Wednesday, November 10, 2010

GLAD Files Second DOMA Suit

The Gay & Lesbian Advocates & Defenders (GLAD) has opened up a second judicial front in the fight to bring down the so-called "Defense of Marriage Act" (DOMA), filing a suit with the Connecticut Federal District Court that challenges Section 3 of DOMA, which states that the federal government must only respect marriages between a man and a woman.  Section 3 was previously found to be unconstitutional in the Massachusetts Federal District Court ruling of Gill et al. v. Office of Personnel Management.

From GLAD's press release:

In Pedersen et al. v. Office of Personnel Management, GLAD represents five married same-sex couples and a widower [from Connecticut, Vermont, and New Hampshire] who have all been denied federal rights and protections simply because they are married to a person of the same sex.

"DOMA must fall. In 1996, when Congress passed DOMA, the stated goal was to harm gay people and same-sex families with this law, and sadly, it has succeeded. Married gay and lesbian couples fall through the federal safety nets that exist for other married people," said Mary L. Bonauto, Civil Rights Project Director for GLAD. "We have to keep the pressure on and get DOMA off the books before it does even more harm."

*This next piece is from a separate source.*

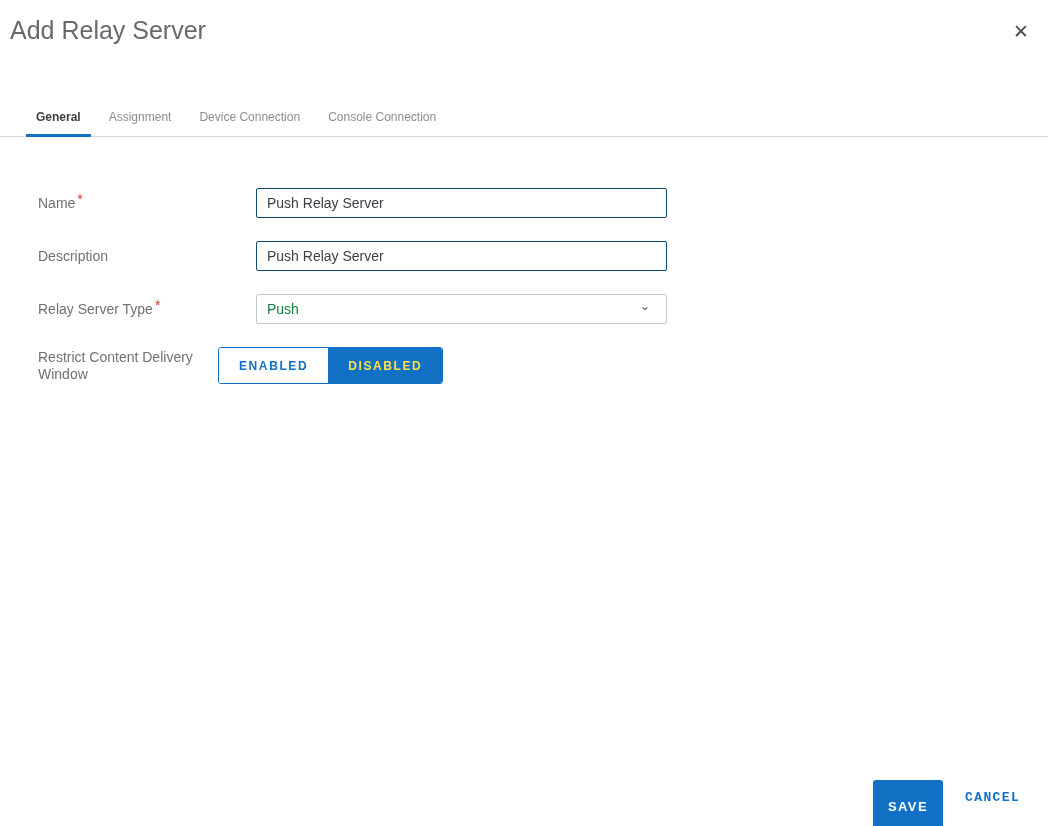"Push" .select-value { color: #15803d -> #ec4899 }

Filed today in Federal District Court in Connecticut, this suit addresses DOMA’s denial of marriages in connection with federal employees and retirees benefits programs, Social Security benefits, survivor benefits under federal pension laws, work leave to care for a spouse under the Family Medical Leave Act, and state retiree health insurance benefits that are controlled by federal tax law. Several plaintiffs who have paid additional federal income taxes because they cannot file a joint federal tax return as a married couple will join the suit once they are officially turned down for refunds from the IRS.

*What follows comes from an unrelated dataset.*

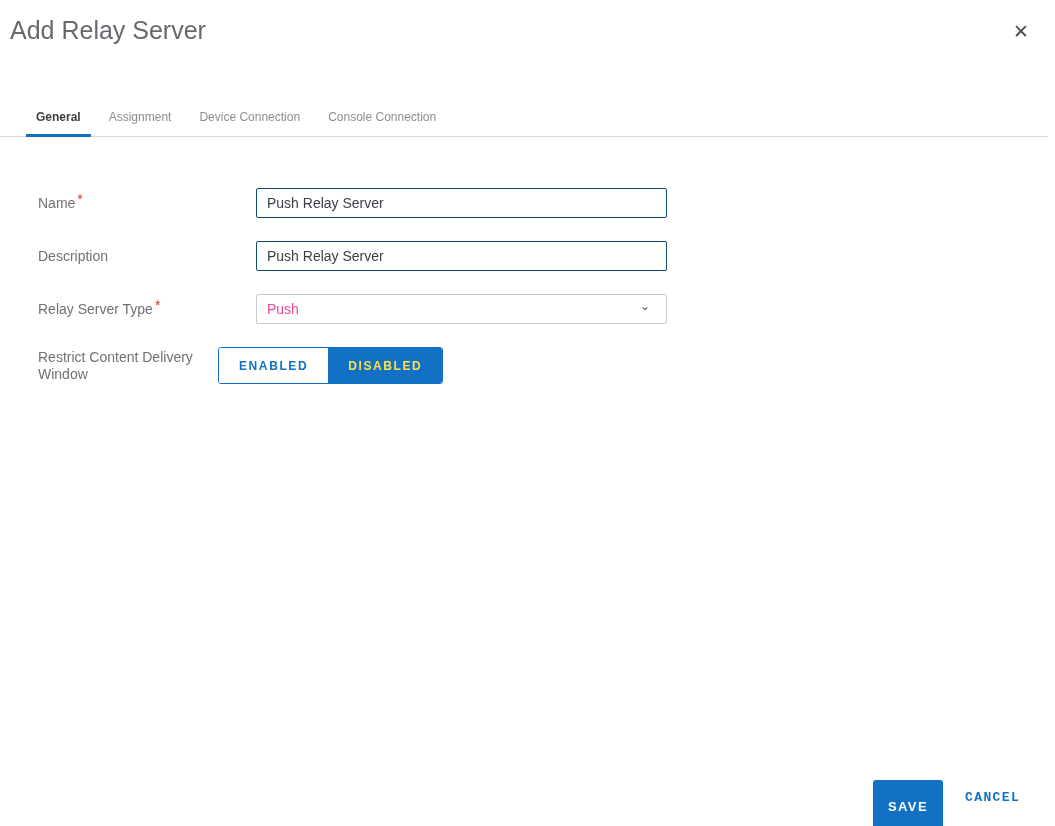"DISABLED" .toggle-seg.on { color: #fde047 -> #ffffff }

All three states represented in the case support marriage equality, and my prediction is that the CT Federal District Court is going to rule much in the same way that the MA court did: by coming to the obvious conclusion that DOMA Section 3 violates gay people's right to equal protection under the law.

Hats off to GLAD for its continued hard work on this issue: because of their efforts, it is only a matter of time before DOMA Section 3 becomes obsolete.